Try it: In the material below, the lines from the one containing "(12:24 28 January 2023)" through the one containing "(02:25 28 January 2023)" are to be given again exactly, ends included, and no others.

Exercise material:

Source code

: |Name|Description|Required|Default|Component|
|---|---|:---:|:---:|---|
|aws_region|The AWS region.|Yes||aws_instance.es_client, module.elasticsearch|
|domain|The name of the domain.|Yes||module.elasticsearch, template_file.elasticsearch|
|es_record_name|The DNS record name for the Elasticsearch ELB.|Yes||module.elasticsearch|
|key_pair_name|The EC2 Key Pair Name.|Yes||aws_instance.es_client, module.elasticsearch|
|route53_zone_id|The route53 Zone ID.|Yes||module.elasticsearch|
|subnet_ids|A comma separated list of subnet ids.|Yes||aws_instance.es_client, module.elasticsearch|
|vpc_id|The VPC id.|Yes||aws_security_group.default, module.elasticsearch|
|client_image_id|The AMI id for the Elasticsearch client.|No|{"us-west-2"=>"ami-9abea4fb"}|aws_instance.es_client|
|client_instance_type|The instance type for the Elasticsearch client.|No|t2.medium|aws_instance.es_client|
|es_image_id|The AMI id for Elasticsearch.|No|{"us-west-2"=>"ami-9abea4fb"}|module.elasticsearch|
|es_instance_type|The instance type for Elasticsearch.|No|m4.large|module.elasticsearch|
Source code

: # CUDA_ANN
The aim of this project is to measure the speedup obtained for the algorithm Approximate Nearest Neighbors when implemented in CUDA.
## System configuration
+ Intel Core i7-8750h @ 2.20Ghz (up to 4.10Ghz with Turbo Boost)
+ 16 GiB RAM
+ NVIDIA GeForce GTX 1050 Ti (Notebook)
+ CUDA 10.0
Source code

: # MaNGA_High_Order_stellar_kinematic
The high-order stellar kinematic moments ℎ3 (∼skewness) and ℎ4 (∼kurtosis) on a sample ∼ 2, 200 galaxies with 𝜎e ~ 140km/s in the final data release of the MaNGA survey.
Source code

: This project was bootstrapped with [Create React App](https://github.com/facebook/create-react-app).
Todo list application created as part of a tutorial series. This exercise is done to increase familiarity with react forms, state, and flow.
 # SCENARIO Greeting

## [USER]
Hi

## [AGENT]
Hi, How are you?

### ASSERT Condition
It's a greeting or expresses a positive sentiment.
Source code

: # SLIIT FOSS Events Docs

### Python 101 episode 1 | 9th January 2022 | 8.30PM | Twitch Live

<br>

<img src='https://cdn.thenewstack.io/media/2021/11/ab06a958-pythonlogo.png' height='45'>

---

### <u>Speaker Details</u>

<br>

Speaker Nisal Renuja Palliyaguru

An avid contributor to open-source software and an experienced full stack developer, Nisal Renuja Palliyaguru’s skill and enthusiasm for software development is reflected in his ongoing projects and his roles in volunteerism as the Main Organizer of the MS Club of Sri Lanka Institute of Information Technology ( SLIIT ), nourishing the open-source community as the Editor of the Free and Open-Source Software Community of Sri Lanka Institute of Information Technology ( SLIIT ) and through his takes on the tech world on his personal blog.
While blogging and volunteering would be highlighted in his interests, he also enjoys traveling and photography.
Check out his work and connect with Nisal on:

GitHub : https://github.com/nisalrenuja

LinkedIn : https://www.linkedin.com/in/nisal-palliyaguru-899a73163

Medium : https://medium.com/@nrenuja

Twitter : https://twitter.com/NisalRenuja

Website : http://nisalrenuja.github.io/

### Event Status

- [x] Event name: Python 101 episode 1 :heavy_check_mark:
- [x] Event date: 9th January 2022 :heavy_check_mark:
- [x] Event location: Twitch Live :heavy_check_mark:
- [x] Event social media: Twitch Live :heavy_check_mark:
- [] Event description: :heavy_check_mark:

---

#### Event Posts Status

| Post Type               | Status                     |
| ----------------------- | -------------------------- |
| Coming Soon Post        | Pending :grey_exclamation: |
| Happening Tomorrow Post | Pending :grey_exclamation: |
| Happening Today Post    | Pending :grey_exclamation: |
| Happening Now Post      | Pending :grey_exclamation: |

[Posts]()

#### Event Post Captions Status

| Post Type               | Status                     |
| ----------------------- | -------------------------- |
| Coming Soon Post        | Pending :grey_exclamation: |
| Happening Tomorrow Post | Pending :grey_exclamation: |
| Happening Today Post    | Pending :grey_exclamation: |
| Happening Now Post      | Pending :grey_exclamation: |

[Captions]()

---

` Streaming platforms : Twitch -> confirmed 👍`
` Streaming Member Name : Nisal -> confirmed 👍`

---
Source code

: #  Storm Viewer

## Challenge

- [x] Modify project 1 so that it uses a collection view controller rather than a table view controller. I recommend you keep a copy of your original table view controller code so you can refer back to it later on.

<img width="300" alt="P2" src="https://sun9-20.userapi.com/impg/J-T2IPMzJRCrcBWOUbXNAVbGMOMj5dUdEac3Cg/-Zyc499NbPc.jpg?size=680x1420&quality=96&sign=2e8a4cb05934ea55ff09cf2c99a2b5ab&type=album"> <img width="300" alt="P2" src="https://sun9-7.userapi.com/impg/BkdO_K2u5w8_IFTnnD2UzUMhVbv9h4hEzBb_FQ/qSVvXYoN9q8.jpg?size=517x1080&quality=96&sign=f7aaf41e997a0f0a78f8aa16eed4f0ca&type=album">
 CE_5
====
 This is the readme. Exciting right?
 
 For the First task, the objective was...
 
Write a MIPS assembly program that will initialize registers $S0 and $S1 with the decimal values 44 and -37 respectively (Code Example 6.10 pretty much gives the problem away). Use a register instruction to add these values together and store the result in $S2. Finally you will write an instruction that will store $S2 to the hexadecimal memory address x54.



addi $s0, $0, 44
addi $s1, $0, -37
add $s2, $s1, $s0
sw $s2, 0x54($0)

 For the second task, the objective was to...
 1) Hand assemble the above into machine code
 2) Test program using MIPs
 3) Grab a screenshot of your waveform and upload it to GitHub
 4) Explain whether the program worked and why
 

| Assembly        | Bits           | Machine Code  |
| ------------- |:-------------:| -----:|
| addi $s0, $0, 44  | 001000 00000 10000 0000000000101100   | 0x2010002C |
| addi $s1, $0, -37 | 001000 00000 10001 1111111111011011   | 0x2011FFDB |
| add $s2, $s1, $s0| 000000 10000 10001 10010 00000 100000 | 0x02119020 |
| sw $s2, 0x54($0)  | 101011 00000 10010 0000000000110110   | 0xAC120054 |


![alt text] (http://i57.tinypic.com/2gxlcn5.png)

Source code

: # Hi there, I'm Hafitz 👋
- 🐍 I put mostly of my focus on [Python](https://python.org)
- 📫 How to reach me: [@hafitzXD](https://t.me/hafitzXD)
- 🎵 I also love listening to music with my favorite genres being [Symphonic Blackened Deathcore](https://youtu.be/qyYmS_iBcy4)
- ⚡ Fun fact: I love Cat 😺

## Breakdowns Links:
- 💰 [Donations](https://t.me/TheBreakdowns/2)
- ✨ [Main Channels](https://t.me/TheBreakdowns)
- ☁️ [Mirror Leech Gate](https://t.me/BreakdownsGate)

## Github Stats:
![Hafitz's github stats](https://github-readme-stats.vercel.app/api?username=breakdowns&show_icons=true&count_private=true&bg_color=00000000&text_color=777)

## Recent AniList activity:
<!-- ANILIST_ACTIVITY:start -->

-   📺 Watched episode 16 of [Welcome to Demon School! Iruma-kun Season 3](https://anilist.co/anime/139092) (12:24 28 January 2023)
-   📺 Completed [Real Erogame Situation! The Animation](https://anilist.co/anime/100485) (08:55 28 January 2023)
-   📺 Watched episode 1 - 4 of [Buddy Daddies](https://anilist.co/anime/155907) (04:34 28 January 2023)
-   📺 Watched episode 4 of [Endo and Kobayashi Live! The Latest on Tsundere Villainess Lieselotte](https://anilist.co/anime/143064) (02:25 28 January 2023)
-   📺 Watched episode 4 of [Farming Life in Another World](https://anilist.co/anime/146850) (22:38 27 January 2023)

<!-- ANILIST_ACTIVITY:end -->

Output of the task:
-   📺 Watched episode 16 of [Welcome to Demon School! Iruma-kun Season 3](https://anilist.co/anime/139092) (12:24 28 January 2023)
-   📺 Completed [Real Erogame Situation! The Animation](https://anilist.co/anime/100485) (08:55 28 January 2023)
-   📺 Watched episode 1 - 4 of [Buddy Daddies](https://anilist.co/anime/155907) (04:34 28 January 2023)
-   📺 Watched episode 4 of [Endo and Kobayashi Live! The Latest on Tsundere Villainess Lieselotte](https://anilist.co/anime/143064) (02:25 28 January 2023)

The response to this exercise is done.